Judge acquits Lafayette man in 2009 slayingLAFAYETTE — A state district judge acquitted Troydell Simmons on Thursday in the July 2009 second-degree murder of Mark Boutin, 41.
Simmons, 22, was accused of shooting Boutin once in the head with a 9 mm handgun in the 700 block of Fado Street in Carencro on the morning of July 2, 2009.
Simmons stood trial in June, but the proceedings ended in a mistrial after the prosecution accused Simmons of homosexual misconduct while in jail.
A jury was waived for the new trial, which was presided over by 15th Judicial District Judge Jules D. Edwards III.
The trial ended Tuesday but Edwards delayed handing down the verdict until Thursday.
The verdict prompted cries of joy from Simmons’ family and friends, all of whom were quickly rebuked by Edwards.
“If you cannot behave yourself in this moment of tragedy, you should just walk out of the room,” he said.
Outside of the courthouse, Simmons’ mother, Mary Simmons, said she is excited that her son will finally be able to hold his baby girl, who was born a few months after her son’s arrest in 2009.
“I’m excited and I’m happy my child is coming home,” said Simmons’ mother. “He’s sat in jail for two years for something he was wrongfully accused for.”
Simmons’ attorney, Harold D. Register Jr., said his heart goes out to the two families, both of whom have had to endure so much over the past two years.
A family member of the victim declined to comment Thursday.
Before handing down the verdict, Edwards said the case was troubling because of a perceived lack of coordination and lack of free-flowing information among the law enforcement agencies that worked the case.
He said the state was able to prove that the defendant was unwise, untruthful and that he was in possession of a firearm with an obliterated serial number.
However, the state failed to prove that Simmons was responsible for the killing, Edwards said.
During the trial, prosecutor Pat Magee said bullet casings found at the scene of the shooting matched the gun that was later found in Simmons’ possession during a traffic stop in Lafayette.
Register told Edwards that his client claimed ownership of the gun to protect the three men he was with on the day they were stopped.
Simmons would never have done that had he known the gun had been used to kill someone, Register said.
Magee said he disagreed with the verdict, adding that he personally found no fault in the actions of the Carencro Police Department.
“I completely believe that Carencro P.D. did an excellent job of investigating this matter,” Magee said.
The verdict did not sit well with Carencro Police Chief Carlos Stout, who maintained that his officers made the right arrest.
“We know we have the right suspect therefore the investigation is closed due to the Judge’s decision,” Stout wrote in an email Thursday. “We had indisputable evidence with the murder weapon found in Simmons’ possession as well as DNA evidence on the trigger of the gun, which indicated 99.998 percent that the contact DNA was that of Simmons.”
Stout blamed the verdict on the mistrial, “which forced this case to be heard by one individual.
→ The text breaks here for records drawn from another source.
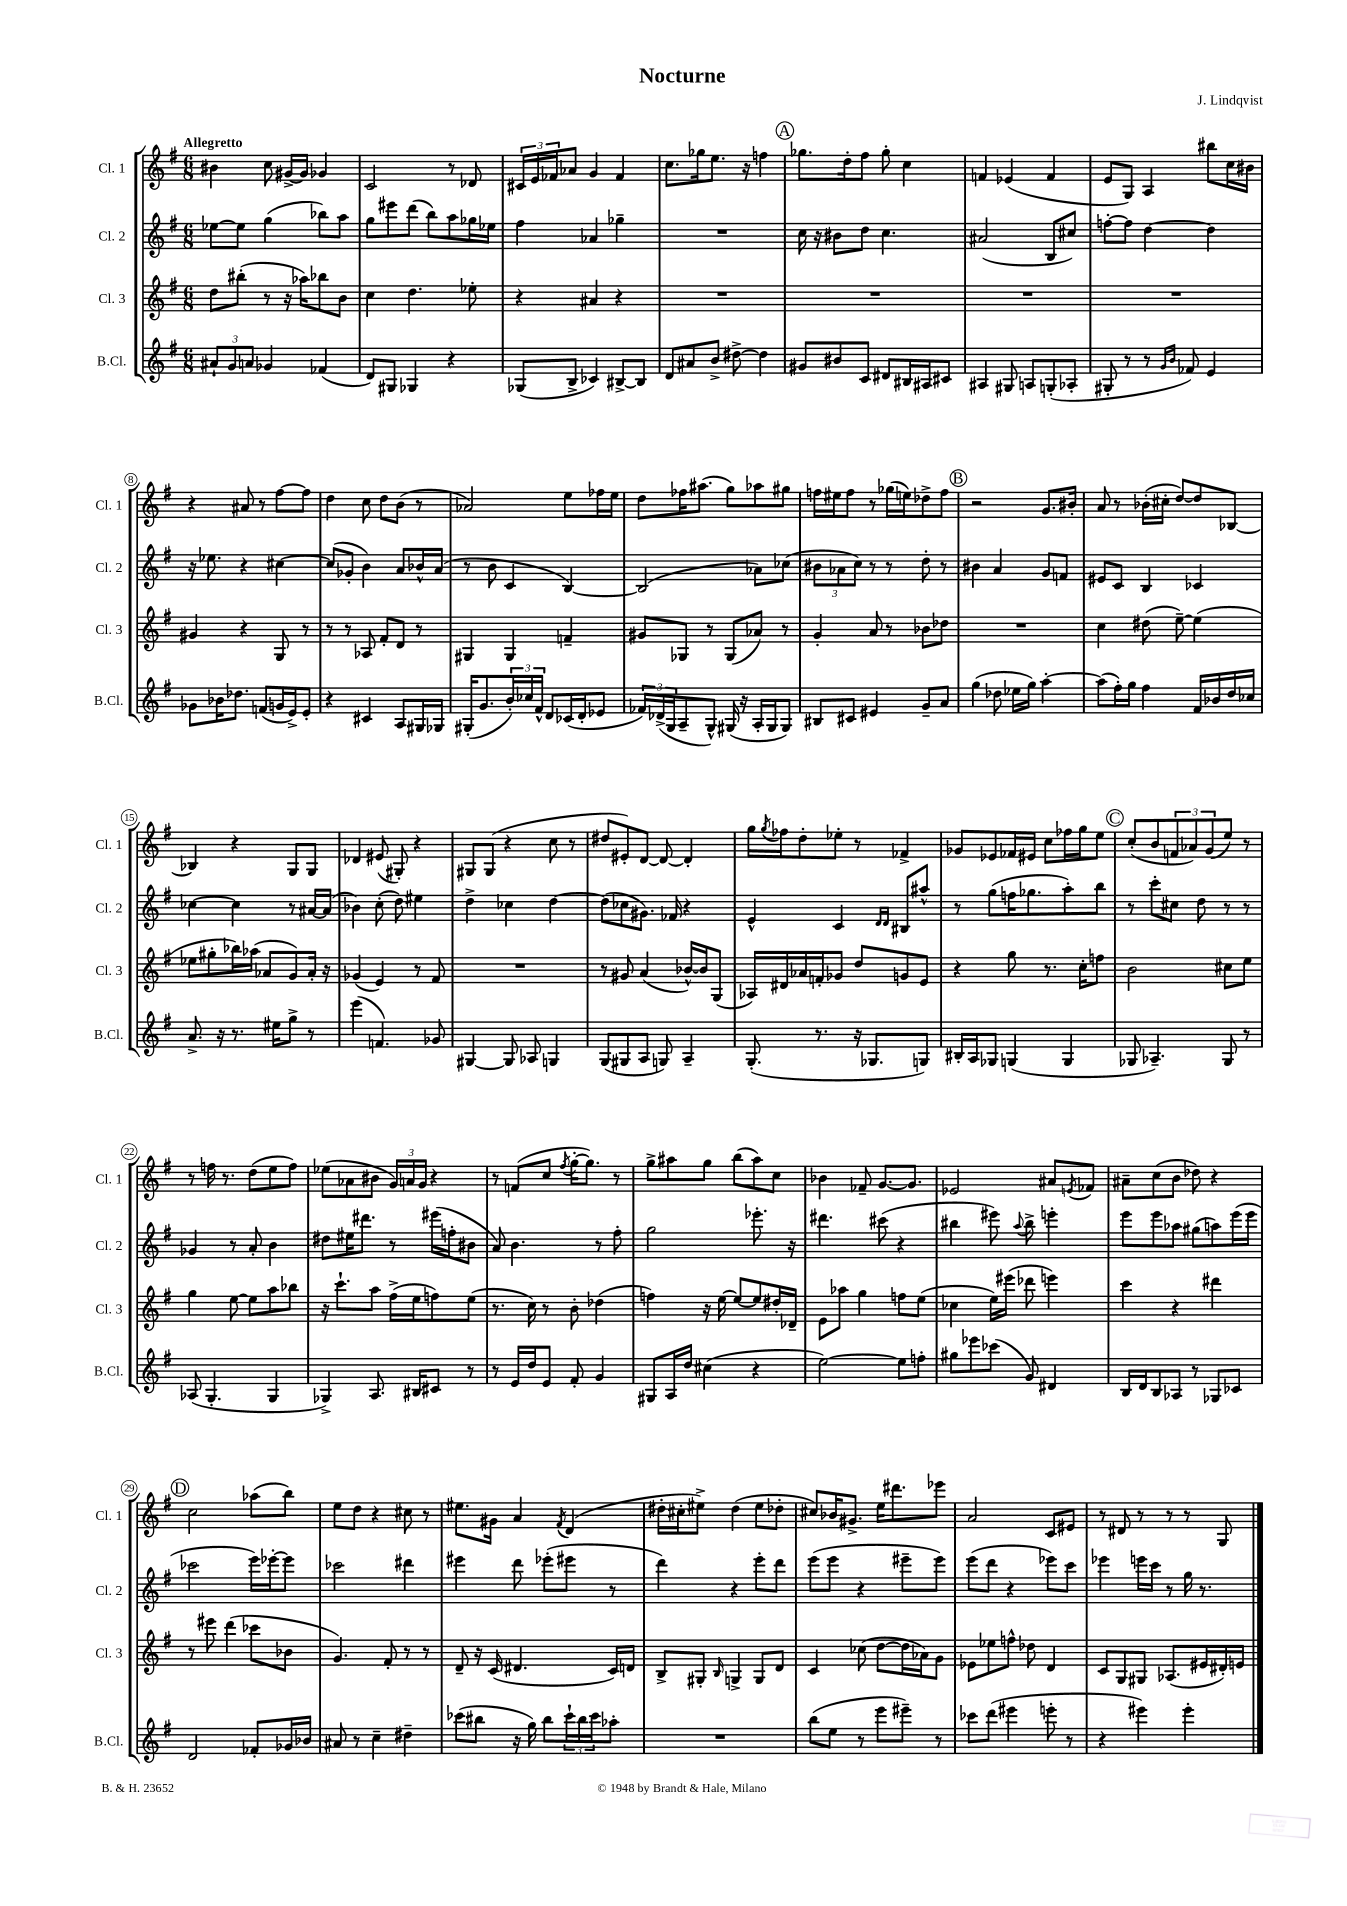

**kern	**kern	**kern	**kern
*staff4	*staff3	*staff2	*staff1
*clefG2	*clefG2	*clefG2	*clefG2
*k[f#]	*k[f#]	*k[f#]	*k[f#]
*M6/8	*M6/8	*M6/8	*M6/8
12a#`	8dd	[8ee-	4b#
12g	.	.	.
.	(8bb#'	8ee-]	.
12a	.	.	.
4g-	8r	(4gg	8cc
.	16r	.	[16g#^
.	16aa-)	.	16g#]
(4f-	8bb-	8bb-)	4g-
.	8b	8aa	.
=	=	=	=
8d)	4cc	8gg	2c
8G#	.	8eee#	.
4G-	4.dd	(8ddd	.
.	.	8bb)	.
4r	.	8aa	8r
.	8ee-'	16gg-	8d-
.	.	16ee-	.
=	=	=	=
(8G-	4r	4ff#	24c#
.	.	.	24e
.	.	.	24f-
8B^	.	.	8a-
4c-)	4a#	4a-	4g
[8B#^	4r	4gg-~	4f-
8B#]	.	.	.
=	=	=	=
8d	2.r	2.r	8.cc
8a#	.	.	.
.	.	.	16gg-
8b^	.	.	8.ee
[8dd#^	.	.	.
.	.	.	16r
4dd#]	.	.	4ff
=	=	=	=
8g#	2.r	16cc	8.gg-
.	.	16r	.
8b#	.	8b#	.
.	.	.	16dd'
8c	.	8dd	8ff#
8d#	.	4.cc	8gg-'
16B#	.	.	4cc
16A#	.	.	.
8c#	.	.	.
=	=	=	=
4A#	2.r	(2a#	4f
8G#	.	.	(4e-
8A	.	.	.
(8G'	.	8B	4f
8A-'	.	8cc#)	.
=	=	=	=
8G#'	2.r	[8ff'	8e
8r	.	8ff]	8G)
8r	.	[4dd	4A
16qqg	.	.	.
16qqb	.	.	.
8f-)	.	.	.
4e	.	4dd]	8bb#
.	.	.	16cc
.	.	.	16b#
=	=	=	=
8g-	4g#	16r	4r
.	.	8.ee-	.
16b-	.	.	.
8.dd-	.	.	.
.	4r	4r	8a#
(8f	.	.	8r
16g	8G	[4cc#	[8ff#
16e^)	.	.	.
8e'	8r	.	8ff#]
=	=	=	=
4r	8r	(8cc#]	4dd
.	8r	8g-'	.
4c#	8A-	4b)	8cc
.	8f#'	.	8dd
8A	8d	8a	(8b
16G#	8r	16b-^^	8r
16G-	.	(16a	.
=	=	=	=
(16G#'	4G#	8r	2a-)
8.g	.	.	.
.	.	8b	.
24b')	4G#	4c	.
24cc-	.	.	.
24f#^^	.	.	.
8d	.	.	.
(16c-	4f~	[4B)	8ee
16d'	.	.	.
8e-	.	.	16ff-
.	.	.	16ee
=	=	=	=
24f-)	8g#	(2B]	8dd
(24d-^	.	.	.
24G	.	.	.
8A~	8G-	.	16ff-
.	.	.	(8.aa#
8G^^)	8r	.	.
(16G#	(8G-	.	8gg)
16r	.	.	.
16A'	8a-)	8a-)	8aa-
16G#	.	.	.
8G#)	8r	(8cc-	8gg#
=	=	=	=
8B#	4g'	12b#	16ff
.	.	.	16ee#
.	.	12a-	.
8c#	.	.	8ff
.	.	12cc)	.
4e#	8a	8r	8r
.	8r	8r	(16gg-
.	.	.	16ee)
8g~	8b-	8dd'	8dd-^
8a	8dd-	8r	8ff
=	=	=	=
(4gg	2.r	4b#	2r
8dd-	.	4a	.
16ee-	.	.	.
16gg)	.	.	.
[4aa'	.	8g	8.g
.	.	8f	.
.	.	.	16b#'
=	=	=	=
(8aa]	4cc	8e#	8a
16ff#')	.	8c	8r
16gg	.	.	.
4ff#	(8dd#	4B	(16b-'
.	.	.	16cc#'
.	[8ee~)	.	[8dd)
16f#	(4ee]	4c-	8dd]
16b-	.	.	.
16dd	.	.	[8B-
16cc-	.	.	.
=	=	=	=
8.a^	8ee-	[4cc-	4B-]
.	8gg#'	.	.
16r	.	.	.
8.r	16bb-)	4cc-]	4r
.	(16aa-	.	.
.	8a-	.	.
16ee#	.	.	.
8gg^	8g)	8r	8G
8r	16a-'	[16a#	8G
.	16r	(16a#]	.
=	=	=	=
(4eee	(4g-	4b-)	4d-
4.f)	4e)	(8cc'	(8e#
.	.	8dd)	8G#')
.	8r	4ee#	4r
8g-	8f#	.	.
=	=	=	=
[4G#	2.r	4dd^	8G#
.	.	.	(8G#
8G#]	.	4cc-	4r
8A-	.	.	.
4G	.	[4dd	8cc
.	.	.	8r
=	=	=	=
(8G	8r	(8dd]	8dd#
8G#	8g#	8cc-	8e#')
8A	(4a	8.g#)	[8d
8G)	.	.	8d_
.	.	16f-	.
4A~	[16b-^^)	4r	4d']
.	16b-]	.	.
.	(8G	.	.
=	=	=	=
(8.G'	16A-)	4e^^	16gg
.	.	.	8qgg
.	16d#	.	16ff-
.	16a-	.	8dd'
8.r	16f'	.	.
.	8g-	4c	8ee-'
16r	8dd	.	8r
8.G-	.	.	.
.	.	16qqd	.
.	.	16qqd	.
.	8g	8B#	4f-^
8G)	8e	8aa#^^	.
=	=	=	=
16B#'	4r	8r	8g-
16A	.	.	.
8G-	.	(8gg	8e-
(4G	8gg	16ff	16f-
.	.	8.gg-	16e#
.	8.r	.	8cc
4G	.	8aa')	16ff-
.	16cc'	.	16gg
.	8ff	8bb	8ee
=	=	=	=
8G-	2b	8r	(8cc'
4.A-~)	.	8ccc'	8b
.	.	8cc#	12f
.	.	.	12a-)
.	.	8dd	.
.	.	.	(12g
8G-	8cc#	8r	8ee)
8r	8ee	8r	8r
=	=	=	=
(8A-	4gg	4g-	8r
4.G'	.	.	16ff
.	.	.	8.r
.	[8ee	8r	.
.	8ee]	8a'	(8dd
4G	8aa	4b	8ee
.	8bb-	.	8ff)
=	=	=	=
4G-^)	16r	8dd#	(8ee-
.	8.ccc`	.	.
.	.	16ee#	8a-
.	.	8.ddd#	.
8.A	8aa	.	8b#
.	(16ff#^	8r	24g)
.	.	.	24a
16B#	16ee	.	.
.	.	.	24g
8c#	8ff)	(16eee#	4r
.	.	16ff'	.
8r	(8ee	8b#	.
=	=	=	=
8r	8.r	8a)	8r
16e	.	4.b	(8f
16dd	16cc)	.	.
8e	8r	.	8cc
.	.	.	8qff#
8f#'	8b'	.	[16gg'
.	.	.	8.gg])
4g	(4dd-	8r	.
.	.	8ff#'	8r
=	=	=	=
8G#	4ff)	2gg	8gg^
16A	.	.	8aa#
16dd	.	.	.
(4cc#	16r	.	8gg
.	[16ee	.	.
.	8ee_	.	(8bb
4r	8ee]	8.eee-'	8aa#)
.	16dd#'	.	8cc
.	16d-~	16r	.
=	=	=	=
[2ee)	8e	4.ddd#	4b-
.	8aa-	.	.
.	4gg	.	8f-~
.	.	(8ccc#	[8.g
8ee]	8ff	4r	.
.	.	.	8.g]
8ff'	(8ee	.	.
=	=	=	=
8gg#	4cc-	4bb#	2e-
8eee-	.	.	.
(8ccc-	16ee)	8eee#)	.
.	(16eee#	.	.
.	.	8qqaa	.
8g)	8ddd-	8bb#^	.
4d#	4eee)	4eee'	8a#
.	.	.	8qe
.	.	.	8f-
=	=	=	=
16B	4ccc	8eee	8a#~
16d	.	.	.
8B	.	8eee	(8cc
8A-	4r	8aa-	8b
8r	.	(8gg#	8dd-)
8G-	4ddd#	8aa)	4r
8c-	.	(16eee	.
.	.	16eee	.
=	=	=	=
2d	8r	2ccc-	2cc
.	8eee#	.	.
.	(4ddd	.	.
8f-'	8ccc-	16eee)	(8aa-
.	.	[16eee-'	.
16g-	8b-	8eee-]	8bb)
16b-	.	.	.
=	=	=	=
8a#	4.g)	2ccc-	8ee
8r	.	.	8dd
4cc~	.	.	4r
.	8f#'	.	.
4dd#~	8r	4ddd#	8cc#
.	8r	.	8r
=	=	=	=
(8ccc-	8d~	4eee#	8.ee#
8bb#	16r	.	.
.	(16c	.	16g#
16r	4.d#	8ddd	4a
16gg)	.	.	.
8bb#	.	(8eee-'	.
.	.	.	8qf#
24ccc-`	.	8eee#	(4d
24bb#	.	.	.
24ccc-	.	.	.
8aa-'	16c)	8r	.
.	16d	.	.
=	=	=	=
2.r	8B^	4ddd)	16dd#'
.	.	.	16cc#'
.	8G#'	.	8ee#^)
.	16qqB	.	.
.	4G^	4r	(4dd#
.	8G	8eee'	8ee#
.	8d	8ddd	8dd-'
=	=	=	=
(8bb	4c	(8eee	8cc#)
8ee	.	8eee	16b-
.	.	.	8.g#^
8r	(8cc-	4r	.
8eee	[8dd	.	16ee
.	.	.	8.ddd#
8eee#~)	16dd]	8eee#~	.
.	16a-)	.	.
8r	8g	8eee#)	8eee-
=	=	=	=
8ccc-	8e-	(8eee	2a
(8ddd	8ee-	8ddd	.
4eee#	8ff^^	4r	.
.	8dd-	.	.
8eee'	4d	8eee-)	8c
8r	.	8ccc	8e#
=	=	=	=
4r	8c	4eee-	8r
.	8G	.	8d#
4eee#)	8G#	16eee	8r
.	.	16ccc	.
.	(8.A-	8r	8r
4eee#'	.	16gg	8r
.	16e#	8.r	.
.	16d#')	.	8G
.	16e	.	.
==	==	==	==
*-	*-	*-	*-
“I respect Judge Edwards and he made a decision based on his own beliefs which is not for me to second guess,” Stout wrote.
Stout wrote that he feels for Boutin’s family.
“I called and expressed my apologies and wished we could have done more had the circumstances allowed,” Stout wrote. “I am not happy knowing that a suspected murderer will be walking the streets.”
Register said he totally disagrees with Stout’s comments as “justice was properly administered.”
Register said he hopes the department will now focus its efforts on finding the right person so as to give the victim’s family members closure.
Magee said the state now intends to pursue perjury charges against Simmons, who was arrested last week in connection with statements he made while testifying during his first trial.
During his testimony, Simmons said he had never touched the gun before, which DNA evidence disputed, Magee said.
Edwards did find Simmons guilty of being in possession of a firearm with an obliterated serial number and sentenced him to serve six months in the Lafayette Parish Correctional Center with credit for time served.
Simmons has been incarcerated at the parish jail since his arrest in 2009.
Register said Simmons is being held on a $20,000 bail, “which means he probably still won’t be able to get out.”